Work required: Copy out the full listing exactly, omitting any picture it contains.

[Information shown]

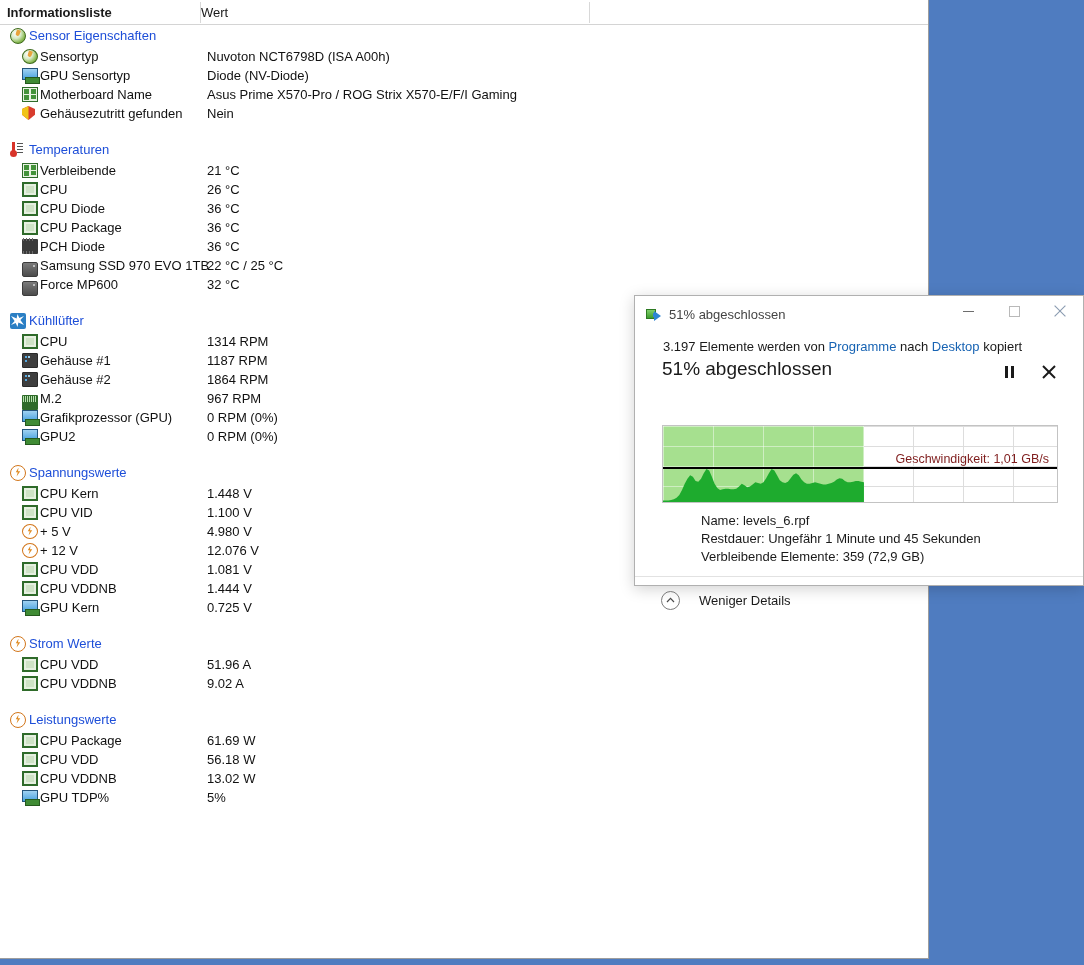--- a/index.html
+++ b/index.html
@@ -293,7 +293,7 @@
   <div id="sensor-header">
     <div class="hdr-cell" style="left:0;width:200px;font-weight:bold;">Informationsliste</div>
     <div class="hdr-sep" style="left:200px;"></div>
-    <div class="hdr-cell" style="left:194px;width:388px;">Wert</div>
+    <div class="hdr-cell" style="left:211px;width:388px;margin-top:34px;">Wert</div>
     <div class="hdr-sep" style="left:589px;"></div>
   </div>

[/Information shown]

Solution:
--- a/index.html
+++ b/index.html
@@ -293,7 +293,7 @@
   <div id="sensor-header">
     <div class="hdr-cell" style="left:0;width:200px;font-weight:bold;">Informationsliste</div>
     <div class="hdr-sep" style="left:200px;"></div>
-    <div class="hdr-cell" style="left:194px;width:388px;">Wert</div>
+    <div class="hdr-cell" style="left:211px;width:388px;margin-top:34px;">Wert</div>
     <div class="hdr-sep" style="left:589px;"></div>
   </div>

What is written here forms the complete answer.